━━━━━ Provided material ━━━━━

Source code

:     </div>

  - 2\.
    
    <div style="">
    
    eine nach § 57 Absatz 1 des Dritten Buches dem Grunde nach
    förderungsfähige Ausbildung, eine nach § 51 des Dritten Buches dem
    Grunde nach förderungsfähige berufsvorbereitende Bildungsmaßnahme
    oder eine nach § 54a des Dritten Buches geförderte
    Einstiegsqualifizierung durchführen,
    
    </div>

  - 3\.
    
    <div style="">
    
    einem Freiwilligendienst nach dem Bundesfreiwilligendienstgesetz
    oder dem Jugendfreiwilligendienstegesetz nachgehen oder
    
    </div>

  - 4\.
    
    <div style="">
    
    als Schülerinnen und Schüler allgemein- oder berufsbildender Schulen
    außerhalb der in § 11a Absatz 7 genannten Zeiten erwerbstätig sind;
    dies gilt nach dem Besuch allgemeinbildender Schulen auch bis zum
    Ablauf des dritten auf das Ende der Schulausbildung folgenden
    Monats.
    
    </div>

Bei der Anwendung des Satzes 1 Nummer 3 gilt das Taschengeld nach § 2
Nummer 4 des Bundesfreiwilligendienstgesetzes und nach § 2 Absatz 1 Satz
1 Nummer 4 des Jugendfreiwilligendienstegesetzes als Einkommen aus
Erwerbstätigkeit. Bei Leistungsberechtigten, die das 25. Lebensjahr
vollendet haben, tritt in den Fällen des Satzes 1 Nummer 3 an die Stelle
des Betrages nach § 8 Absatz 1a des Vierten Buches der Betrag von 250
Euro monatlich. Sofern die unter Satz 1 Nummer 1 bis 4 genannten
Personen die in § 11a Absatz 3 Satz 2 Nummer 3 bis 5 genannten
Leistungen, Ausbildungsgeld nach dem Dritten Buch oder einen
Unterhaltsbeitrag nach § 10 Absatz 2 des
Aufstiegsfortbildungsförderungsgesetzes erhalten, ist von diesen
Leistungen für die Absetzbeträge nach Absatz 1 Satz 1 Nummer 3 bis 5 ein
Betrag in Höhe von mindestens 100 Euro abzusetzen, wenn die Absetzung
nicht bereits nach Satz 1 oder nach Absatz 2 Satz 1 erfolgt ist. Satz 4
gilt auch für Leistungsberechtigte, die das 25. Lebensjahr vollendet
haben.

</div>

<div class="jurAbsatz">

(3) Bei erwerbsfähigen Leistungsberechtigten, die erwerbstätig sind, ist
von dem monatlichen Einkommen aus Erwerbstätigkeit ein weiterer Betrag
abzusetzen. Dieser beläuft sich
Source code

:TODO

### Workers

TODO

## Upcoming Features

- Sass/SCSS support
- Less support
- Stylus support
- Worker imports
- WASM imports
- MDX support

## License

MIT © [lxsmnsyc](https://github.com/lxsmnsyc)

━━━━━

**Exercise aim**. Format the lines of all the items above as a JSON list of strings, one string per line, leaving out blank lines.

**Answer to this task**.
[
  "Source code",
  ":     </div>",
  "  - 2\\.",
  "    <div style=\"\">",
  "    eine nach § 57 Absatz 1 des Dritten Buches dem Grunde nach",
  "    förderungsfähige Ausbildung, eine nach § 51 des Dritten Buches dem",
  "    Grunde nach förderungsfähige berufsvorbereitende Bildungsmaßnahme",
  "    oder eine nach § 54a des Dritten Buches geförderte",
  "    Einstiegsqualifizierung durchführen,",
  "    </div>",
  "  - 3\\.",
  "    <div style=\"\">",
  "    einem Freiwilligendienst nach dem Bundesfreiwilligendienstgesetz",
  "    oder dem Jugendfreiwilligendienstegesetz nachgehen oder",
  "    </div>",
  "  - 4\\.",
  "    <div style=\"\">",
  "    als Schülerinnen und Schüler allgemein- oder berufsbildender Schulen",
  "    außerhalb der in § 11a Absatz 7 genannten Zeiten erwerbstätig sind;",
  "    dies gilt nach dem Besuch allgemeinbildender Schulen auch bis zum",
  "    Ablauf des dritten auf das Ende der Schulausbildung folgenden",
  "    Monats.",
  "    </div>",
  "Bei der Anwendung des Satzes 1 Nummer 3 gilt das Taschengeld nach § 2",
  "Nummer 4 des Bundesfreiwilligendienstgesetzes und nach § 2 Absatz 1 Satz",
  "1 Nummer 4 des Jugendfreiwilligendienstegesetzes als Einkommen aus",
  "Erwerbstätigkeit. Bei Leistungsberechtigten, die das 25. Lebensjahr",
  "vollendet haben, tritt in den Fällen des Satzes 1 Nummer 3 an die Stelle",
  "des Betrages nach § 8 Absatz 1a des Vierten Buches der Betrag von 250",
  "Euro monatlich. Sofern die unter Satz 1 Nummer 1 bis 4 genannten",
  "Personen die in § 11a Absatz 3 Satz 2 Nummer 3 bis 5 genannten",
  "Leistungen, Ausbildungsgeld nach dem Dritten Buch oder einen",
  "Unterhaltsbeitrag nach § 10 Absatz 2 des",
  "Aufstiegsfortbildungsförderungsgesetzes erhalten, ist von diesen",
  "Leistungen für die Absetzbeträge nach Absatz 1 Satz 1 Nummer 3 bis 5 ein",
  "Betrag in Höhe von mindestens 100 Euro abzusetzen, wenn die Absetzung",
  "nicht bereits nach Satz 1 oder nach Absatz 2 Satz 1 erfolgt ist. Satz 4",
  "gilt auch für Leistungsberechtigte, die das 25. Lebensjahr vollendet",
  "haben.",
  "</div>",
  "<div class=\"jurAbsatz\">",
  "(3) Bei erwerbsfähigen Leistungsberechtigten, die erwerbstätig sind, ist",
  "von dem monatlichen Einkommen aus Erwerbstätigkeit ein weiterer Betrag",
  "abzusetzen. Dieser beläuft sich",
  "Source code",
  ":TODO",
  "### Workers",
  "TODO",
  "## Upcoming Features",
  "- Sass/SCSS support",
  "- Less support",
  "- Stylus support",
  "- Worker imports",
  "- WASM imports",
  "- MDX support",
  "## License",
  "MIT © [lxsmnsyc](https://github.com/lxsmnsyc)"
]